• Text excerpt
So this has been bothering me for a good 6 weeks now on and off and want to get shut of it but it’s hard i just can’t let go of the what ifs. before i start I’ll split it into two parts first part was when i first saw her and this was posted on the social skills. it might be a long post but really wanted to vent it and get it all of my chest. I write a previous post on here and slightly mentioned it but thought i’d make a full post about it.First part:Hey, so ive seen her only about 3 4 times over a pretty long time . Only working part time so im not sure if she comes in more often.

But saw her tonight she smiled at me when she walked in. At the check out she was smiling at me for me personally too much lol. Then i asked to see her is for cigarettes and she froze for a good 5 or so seconds then dropped it started laughing still smiling said cya giggled walked away.Ive got better at social stuff but this baffles me personally i just see it as being friendly or shes just nervous in general which i can pick up on having anxiety myself i can read a room.

Thing is with me someone would have to throw a fridge at me to tell me theyre interested im that blind with his stuff .Anyway she came in the following Wednesday and i sort of talked to her but it was more about work stuff not being able to serve cigarettes away from the kiosk and that was really about it so not much at all but according to a work colleague who was outside at the time she was smiling on the way out.

Second part:I’ve just got in a bit of a tailspin recently off maybe it was just coincidence those two times at that time and regardless what I did she just hasn’t come back in which is the logical solution to this whole thing but i had the idea that maybe she was into see me and i did something whether it was being awkward or me coming across a certain way and she just lost interest.

Too many questions and no answers i would feel shit though if i did something that made her uncomfortable or to stop coming in because that’s not how i meant to come across at all just super shy but i do dumb shit sometimes when i’m nervous unintentionally.Anyway before i get started i just feel different at work compared to home its retail so after you’ve dealt with customers for a few hours my brain is toast.

• Source data
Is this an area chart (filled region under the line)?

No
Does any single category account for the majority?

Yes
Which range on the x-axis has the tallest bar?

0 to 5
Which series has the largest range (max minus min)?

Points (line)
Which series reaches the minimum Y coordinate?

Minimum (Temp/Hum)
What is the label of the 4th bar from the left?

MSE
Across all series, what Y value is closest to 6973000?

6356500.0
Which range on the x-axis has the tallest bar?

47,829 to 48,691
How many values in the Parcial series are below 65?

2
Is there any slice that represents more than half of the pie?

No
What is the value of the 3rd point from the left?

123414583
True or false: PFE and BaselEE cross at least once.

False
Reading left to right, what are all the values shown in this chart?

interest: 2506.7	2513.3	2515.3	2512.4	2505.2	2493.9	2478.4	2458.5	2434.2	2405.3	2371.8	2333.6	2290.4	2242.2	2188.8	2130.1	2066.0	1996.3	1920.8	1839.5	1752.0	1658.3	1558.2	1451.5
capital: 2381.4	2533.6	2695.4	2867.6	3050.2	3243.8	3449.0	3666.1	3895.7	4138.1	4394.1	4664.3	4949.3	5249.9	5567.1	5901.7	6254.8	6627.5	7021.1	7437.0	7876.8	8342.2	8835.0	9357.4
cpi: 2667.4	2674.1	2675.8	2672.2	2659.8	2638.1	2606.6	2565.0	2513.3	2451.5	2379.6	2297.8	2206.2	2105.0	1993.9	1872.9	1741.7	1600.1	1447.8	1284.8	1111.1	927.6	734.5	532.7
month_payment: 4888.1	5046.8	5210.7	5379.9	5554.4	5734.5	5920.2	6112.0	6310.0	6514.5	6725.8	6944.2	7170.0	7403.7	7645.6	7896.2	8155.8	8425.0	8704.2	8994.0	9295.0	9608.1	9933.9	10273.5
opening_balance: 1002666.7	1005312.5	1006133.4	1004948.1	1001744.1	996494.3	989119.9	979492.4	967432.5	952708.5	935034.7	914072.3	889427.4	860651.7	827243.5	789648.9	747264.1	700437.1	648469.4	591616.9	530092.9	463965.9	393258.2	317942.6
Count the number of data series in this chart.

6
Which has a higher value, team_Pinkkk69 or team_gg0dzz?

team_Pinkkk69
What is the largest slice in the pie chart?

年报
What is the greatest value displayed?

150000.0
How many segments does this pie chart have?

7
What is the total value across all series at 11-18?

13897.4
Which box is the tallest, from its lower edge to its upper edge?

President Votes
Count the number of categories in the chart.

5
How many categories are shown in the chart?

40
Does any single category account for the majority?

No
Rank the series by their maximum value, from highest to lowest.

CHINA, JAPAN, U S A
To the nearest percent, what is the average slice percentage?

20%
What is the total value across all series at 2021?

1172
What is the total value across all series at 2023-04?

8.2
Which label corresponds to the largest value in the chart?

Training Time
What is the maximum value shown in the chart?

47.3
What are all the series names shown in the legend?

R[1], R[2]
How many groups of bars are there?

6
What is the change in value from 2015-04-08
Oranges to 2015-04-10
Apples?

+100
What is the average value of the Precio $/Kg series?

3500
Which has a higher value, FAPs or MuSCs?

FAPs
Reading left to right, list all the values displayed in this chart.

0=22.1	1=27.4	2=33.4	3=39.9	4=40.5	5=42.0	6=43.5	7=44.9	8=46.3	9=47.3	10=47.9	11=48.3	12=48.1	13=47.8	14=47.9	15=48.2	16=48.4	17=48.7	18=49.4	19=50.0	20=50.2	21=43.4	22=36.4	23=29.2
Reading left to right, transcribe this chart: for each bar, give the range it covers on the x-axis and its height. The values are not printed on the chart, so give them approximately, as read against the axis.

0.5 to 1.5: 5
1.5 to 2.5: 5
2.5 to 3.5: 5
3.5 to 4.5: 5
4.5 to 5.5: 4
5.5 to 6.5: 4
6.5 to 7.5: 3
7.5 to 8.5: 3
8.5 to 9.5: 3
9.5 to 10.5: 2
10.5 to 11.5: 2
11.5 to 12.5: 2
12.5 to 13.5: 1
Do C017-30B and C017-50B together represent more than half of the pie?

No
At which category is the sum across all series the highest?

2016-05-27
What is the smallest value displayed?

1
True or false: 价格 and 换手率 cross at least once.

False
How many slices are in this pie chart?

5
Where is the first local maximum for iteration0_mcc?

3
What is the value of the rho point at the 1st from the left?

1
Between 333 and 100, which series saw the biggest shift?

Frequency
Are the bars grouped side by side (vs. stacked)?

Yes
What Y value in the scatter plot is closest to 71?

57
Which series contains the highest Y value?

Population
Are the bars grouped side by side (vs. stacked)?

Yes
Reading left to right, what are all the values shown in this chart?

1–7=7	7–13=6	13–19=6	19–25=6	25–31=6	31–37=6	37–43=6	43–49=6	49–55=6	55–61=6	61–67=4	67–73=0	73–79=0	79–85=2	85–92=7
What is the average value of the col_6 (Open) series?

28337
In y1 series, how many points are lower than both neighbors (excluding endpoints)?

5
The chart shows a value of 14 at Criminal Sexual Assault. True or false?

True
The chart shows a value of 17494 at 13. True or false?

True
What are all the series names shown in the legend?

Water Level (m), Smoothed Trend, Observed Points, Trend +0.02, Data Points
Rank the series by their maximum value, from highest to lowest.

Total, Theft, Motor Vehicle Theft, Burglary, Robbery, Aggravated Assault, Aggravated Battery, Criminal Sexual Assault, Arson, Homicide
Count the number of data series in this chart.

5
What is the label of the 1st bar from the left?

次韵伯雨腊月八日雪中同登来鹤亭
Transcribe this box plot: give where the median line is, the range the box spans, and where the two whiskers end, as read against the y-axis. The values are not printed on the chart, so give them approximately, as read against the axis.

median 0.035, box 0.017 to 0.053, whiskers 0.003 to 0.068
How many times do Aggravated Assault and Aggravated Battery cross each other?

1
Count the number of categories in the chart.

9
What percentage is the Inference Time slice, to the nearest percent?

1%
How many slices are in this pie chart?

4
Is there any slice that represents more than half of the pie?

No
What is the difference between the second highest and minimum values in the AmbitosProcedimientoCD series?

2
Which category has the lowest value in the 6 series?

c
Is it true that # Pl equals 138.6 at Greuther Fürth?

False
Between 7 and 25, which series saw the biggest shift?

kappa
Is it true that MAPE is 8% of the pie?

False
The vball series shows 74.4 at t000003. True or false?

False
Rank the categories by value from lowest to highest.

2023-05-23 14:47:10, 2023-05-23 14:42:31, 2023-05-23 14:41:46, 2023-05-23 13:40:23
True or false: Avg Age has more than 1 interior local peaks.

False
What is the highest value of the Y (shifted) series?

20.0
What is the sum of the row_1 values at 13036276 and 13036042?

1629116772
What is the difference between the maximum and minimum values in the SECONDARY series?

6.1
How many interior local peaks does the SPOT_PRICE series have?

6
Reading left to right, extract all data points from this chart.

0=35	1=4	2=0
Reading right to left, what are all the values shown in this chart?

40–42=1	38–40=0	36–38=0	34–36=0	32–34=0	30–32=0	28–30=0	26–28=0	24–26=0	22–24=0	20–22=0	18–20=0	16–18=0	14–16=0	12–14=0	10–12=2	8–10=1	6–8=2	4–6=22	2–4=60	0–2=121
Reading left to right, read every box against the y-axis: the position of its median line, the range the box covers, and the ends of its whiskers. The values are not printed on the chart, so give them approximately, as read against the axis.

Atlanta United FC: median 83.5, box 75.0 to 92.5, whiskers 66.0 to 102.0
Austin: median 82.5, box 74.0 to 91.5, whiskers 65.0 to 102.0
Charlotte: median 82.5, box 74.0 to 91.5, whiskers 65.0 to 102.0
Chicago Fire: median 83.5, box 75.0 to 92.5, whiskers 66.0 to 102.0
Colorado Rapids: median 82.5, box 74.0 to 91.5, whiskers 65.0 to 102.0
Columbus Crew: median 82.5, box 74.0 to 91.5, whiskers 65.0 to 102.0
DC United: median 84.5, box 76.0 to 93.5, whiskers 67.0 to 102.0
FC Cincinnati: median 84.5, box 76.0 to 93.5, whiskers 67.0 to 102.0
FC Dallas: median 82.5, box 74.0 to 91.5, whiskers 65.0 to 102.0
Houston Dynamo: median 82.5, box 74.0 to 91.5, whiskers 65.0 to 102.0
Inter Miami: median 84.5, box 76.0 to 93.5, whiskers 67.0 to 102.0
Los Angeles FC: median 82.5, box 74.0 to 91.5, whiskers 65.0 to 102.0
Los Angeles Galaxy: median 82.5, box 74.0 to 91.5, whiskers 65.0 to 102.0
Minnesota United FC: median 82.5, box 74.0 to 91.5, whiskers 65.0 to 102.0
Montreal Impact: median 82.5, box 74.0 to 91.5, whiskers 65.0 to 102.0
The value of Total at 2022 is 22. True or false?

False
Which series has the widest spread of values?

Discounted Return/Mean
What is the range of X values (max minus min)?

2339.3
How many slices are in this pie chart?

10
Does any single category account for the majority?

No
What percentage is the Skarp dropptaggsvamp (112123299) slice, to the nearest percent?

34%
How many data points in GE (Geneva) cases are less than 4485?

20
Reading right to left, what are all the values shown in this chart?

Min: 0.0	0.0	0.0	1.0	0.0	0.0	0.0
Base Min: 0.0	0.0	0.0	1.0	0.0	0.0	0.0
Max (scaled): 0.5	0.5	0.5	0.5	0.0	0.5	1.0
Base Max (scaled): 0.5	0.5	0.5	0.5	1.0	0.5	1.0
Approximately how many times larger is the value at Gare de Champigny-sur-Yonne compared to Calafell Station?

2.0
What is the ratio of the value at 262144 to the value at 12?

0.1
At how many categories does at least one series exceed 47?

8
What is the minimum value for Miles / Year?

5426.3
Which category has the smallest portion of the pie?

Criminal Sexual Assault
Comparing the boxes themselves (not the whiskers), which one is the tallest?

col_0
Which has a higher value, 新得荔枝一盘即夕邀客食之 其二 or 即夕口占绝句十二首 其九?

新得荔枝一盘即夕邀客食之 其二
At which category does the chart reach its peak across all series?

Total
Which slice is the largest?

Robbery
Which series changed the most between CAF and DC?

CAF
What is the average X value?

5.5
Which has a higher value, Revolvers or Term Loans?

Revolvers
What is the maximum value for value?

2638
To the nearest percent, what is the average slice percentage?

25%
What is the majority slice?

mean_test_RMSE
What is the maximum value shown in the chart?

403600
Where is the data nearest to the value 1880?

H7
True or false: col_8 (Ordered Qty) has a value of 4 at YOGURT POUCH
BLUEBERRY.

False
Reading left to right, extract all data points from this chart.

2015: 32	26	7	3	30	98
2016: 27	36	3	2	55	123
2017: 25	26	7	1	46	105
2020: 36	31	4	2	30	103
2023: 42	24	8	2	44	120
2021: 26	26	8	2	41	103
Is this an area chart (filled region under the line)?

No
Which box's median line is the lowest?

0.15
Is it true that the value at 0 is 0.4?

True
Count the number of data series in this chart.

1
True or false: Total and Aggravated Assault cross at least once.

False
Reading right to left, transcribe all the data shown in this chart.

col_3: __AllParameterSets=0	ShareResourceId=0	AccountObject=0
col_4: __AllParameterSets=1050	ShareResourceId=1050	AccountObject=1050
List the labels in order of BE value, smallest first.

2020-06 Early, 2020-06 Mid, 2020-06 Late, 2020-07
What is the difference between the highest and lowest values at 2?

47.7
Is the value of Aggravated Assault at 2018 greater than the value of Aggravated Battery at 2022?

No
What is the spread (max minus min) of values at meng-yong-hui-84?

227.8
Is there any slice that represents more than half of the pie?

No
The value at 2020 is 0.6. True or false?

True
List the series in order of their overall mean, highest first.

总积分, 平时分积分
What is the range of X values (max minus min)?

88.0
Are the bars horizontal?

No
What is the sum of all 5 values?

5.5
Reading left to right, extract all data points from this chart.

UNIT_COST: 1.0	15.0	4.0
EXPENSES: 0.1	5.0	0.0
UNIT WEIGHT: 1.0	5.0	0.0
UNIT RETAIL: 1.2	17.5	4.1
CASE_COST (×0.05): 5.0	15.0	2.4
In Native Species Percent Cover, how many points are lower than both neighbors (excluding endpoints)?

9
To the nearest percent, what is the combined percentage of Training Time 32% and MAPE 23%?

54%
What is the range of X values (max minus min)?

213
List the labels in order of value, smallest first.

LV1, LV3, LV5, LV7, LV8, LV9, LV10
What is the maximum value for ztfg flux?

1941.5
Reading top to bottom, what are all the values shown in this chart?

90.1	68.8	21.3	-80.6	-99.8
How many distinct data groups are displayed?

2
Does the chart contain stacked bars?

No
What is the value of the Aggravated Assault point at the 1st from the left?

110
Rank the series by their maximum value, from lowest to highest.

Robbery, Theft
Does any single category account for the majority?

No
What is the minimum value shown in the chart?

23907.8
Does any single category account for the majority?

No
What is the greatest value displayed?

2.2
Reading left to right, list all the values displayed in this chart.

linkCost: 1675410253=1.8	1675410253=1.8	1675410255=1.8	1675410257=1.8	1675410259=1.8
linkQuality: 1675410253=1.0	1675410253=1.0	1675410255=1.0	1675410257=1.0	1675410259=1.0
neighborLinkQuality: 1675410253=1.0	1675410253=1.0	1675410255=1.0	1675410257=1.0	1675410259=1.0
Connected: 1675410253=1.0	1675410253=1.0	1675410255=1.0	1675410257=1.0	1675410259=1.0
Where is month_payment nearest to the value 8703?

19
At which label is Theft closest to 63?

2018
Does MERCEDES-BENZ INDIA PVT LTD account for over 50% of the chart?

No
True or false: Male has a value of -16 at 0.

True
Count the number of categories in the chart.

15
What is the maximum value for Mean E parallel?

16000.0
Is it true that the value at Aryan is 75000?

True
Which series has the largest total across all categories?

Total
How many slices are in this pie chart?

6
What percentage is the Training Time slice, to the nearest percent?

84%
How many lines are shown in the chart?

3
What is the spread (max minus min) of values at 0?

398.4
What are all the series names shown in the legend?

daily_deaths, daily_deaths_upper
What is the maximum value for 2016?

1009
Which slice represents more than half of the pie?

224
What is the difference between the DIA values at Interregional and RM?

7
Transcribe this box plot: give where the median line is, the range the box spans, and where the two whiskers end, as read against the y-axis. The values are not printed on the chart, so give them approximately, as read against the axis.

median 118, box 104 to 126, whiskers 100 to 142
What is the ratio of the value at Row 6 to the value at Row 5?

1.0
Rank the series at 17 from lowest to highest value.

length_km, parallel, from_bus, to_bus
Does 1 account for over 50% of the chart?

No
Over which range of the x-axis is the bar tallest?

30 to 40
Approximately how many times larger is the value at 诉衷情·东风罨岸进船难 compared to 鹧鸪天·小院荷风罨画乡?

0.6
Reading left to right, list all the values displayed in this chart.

• The task
In the post about the customer at the checkout, list in order each thing she did after the writer asked to see her for cigarettes.

• Written response
- Froze for about 5 seconds
- Dropped it
- Started laughing, still smiling
- Said "cya"
- Giggled
- Walked away